Mutant Allele and Glioblastoma

-there are 8 questions

1. Christine Chio

1. Explain the Warburg hypothesis and discuss its relevance to the altered metabolism of cancer cells.

2. Identify and describe three reasons why cancer cells might preferentially utilize aerobic glycolysis over oxidative phosphorylation.

3. Provide two examples of how changes in metabolic pathways can influence the epigenetic regulation of cancer cell fate.

2. Minah Kim

(1) Define tumor angiogenesis and vascular co-option.

(2) Outline the recognized mechanisms contributing to resistance against anti-VEGF treatment.

(3) Describe how vascular stabilization/normalization following anti-angiogenic treatment can modulate the tumor immune microenvironment.

3. Benjamin Izar

In class, we discussed how melanoma develops as a means of acquiring certain mutations, which ultimately govern transformation from normal melanocytes to melanoma cells. We reviewed an experimental model of human melanoma in which three such mutations were shown to be important for transformation, including mutations in BRAF, the promoter of TERT and loss of CDKN2A.

Question 1: Based on the example above, can you explain the terms “sufficiency” and “necessity” relating to the role of BRAF mutations in the transformation from melanocytes to melanoma. (Limit answer to ¼ of a page) Clinically, melanoma is staged based on the characteristics of the primary tumor (e.g., depth of invasion, presence of ulceration) and the involvement of other organs (e.g., lymph nodes, distant metastases).

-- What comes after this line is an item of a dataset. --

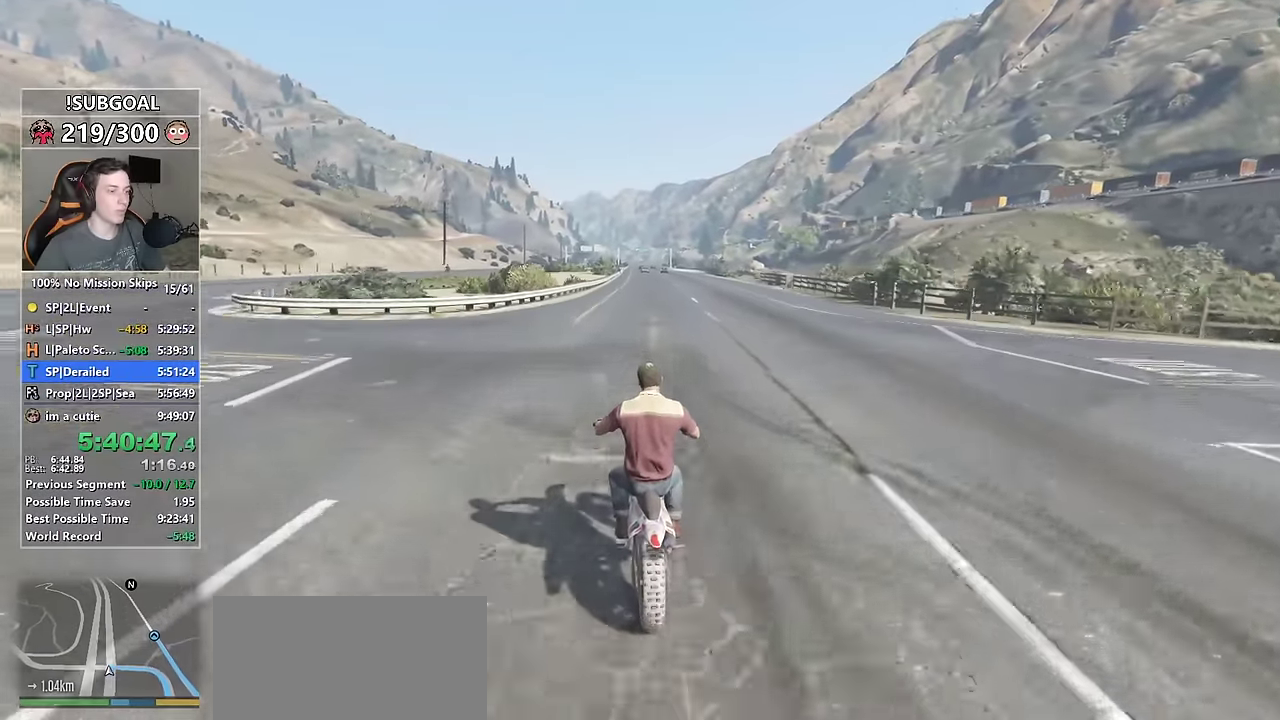
{"keys": ["ctrl", "w"], "mouse": [], "events": [[33, "ctrl", "up"], [167, "d", "down"], [217, "ctrl", "down"], [267, "d", "up"], [267, "shift", "up"]]}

A critical aspect of tumor staging is the presence or absence of a tumor-involved “sentinel lymph node”.

Question 2: Explain what the “sentinel lymph node” is and how this affects staging of melanoma. (Limit answer to ¼ of a page) Advanced melanoma is an archetypical disease in the understanding of how oncogene-directed and immunebased therapies may work and how tumors develop resistance to such therapies. Frequently, mechanisms of resistance discovered in melanoma are also found in other cancer types treated with the same type of therapy. Thus, understanding mechanisms of resistance in melanoma provides important, foundational insights.

Question 3:

3.1: Explain the concept of “bypass pathway activation” as a mechanism of resistance to targeted, BRAF V600E-directed therapies.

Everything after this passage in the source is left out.